§ Work item
From the records below, copy out exactly the lines from the one containing "çu au sommet" to the one containing "s, directes ou", both included. Add nothing else.
════
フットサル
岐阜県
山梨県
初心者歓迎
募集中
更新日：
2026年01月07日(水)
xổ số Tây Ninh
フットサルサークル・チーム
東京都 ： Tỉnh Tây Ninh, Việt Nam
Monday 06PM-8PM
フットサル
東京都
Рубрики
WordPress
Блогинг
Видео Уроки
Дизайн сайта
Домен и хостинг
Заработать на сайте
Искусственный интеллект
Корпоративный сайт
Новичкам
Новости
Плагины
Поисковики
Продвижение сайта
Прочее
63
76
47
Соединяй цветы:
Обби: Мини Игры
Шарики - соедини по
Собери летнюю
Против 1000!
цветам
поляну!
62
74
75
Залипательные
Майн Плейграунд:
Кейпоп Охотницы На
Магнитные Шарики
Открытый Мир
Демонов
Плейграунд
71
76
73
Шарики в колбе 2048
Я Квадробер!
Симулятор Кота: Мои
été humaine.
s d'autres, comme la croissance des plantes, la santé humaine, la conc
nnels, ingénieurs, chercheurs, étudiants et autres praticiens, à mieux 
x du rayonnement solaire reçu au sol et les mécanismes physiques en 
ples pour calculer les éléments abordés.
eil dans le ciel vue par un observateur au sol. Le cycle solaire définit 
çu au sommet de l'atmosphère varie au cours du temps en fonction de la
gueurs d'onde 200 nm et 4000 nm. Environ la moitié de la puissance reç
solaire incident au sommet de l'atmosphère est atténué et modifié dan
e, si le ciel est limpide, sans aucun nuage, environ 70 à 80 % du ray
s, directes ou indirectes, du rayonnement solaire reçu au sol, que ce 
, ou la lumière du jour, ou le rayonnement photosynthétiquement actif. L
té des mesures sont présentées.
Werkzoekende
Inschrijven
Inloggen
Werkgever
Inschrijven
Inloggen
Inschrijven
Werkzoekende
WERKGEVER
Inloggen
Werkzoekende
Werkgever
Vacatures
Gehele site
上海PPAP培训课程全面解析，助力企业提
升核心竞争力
════
§ Task answer
çu au sommet de l'atmosphère varie au cours du temps en fonction de la
gueurs d'onde 200 nm et 4000 nm. Environ la moitié de la puissance reç
solaire incident au sommet de l'atmosphère est atténué et modifié dan
e, si le ciel est limpide, sans aucun nuage, environ 70 à 80 % du ray
s, directes ou indirectes, du rayonnement solaire reçu au sol, que ce 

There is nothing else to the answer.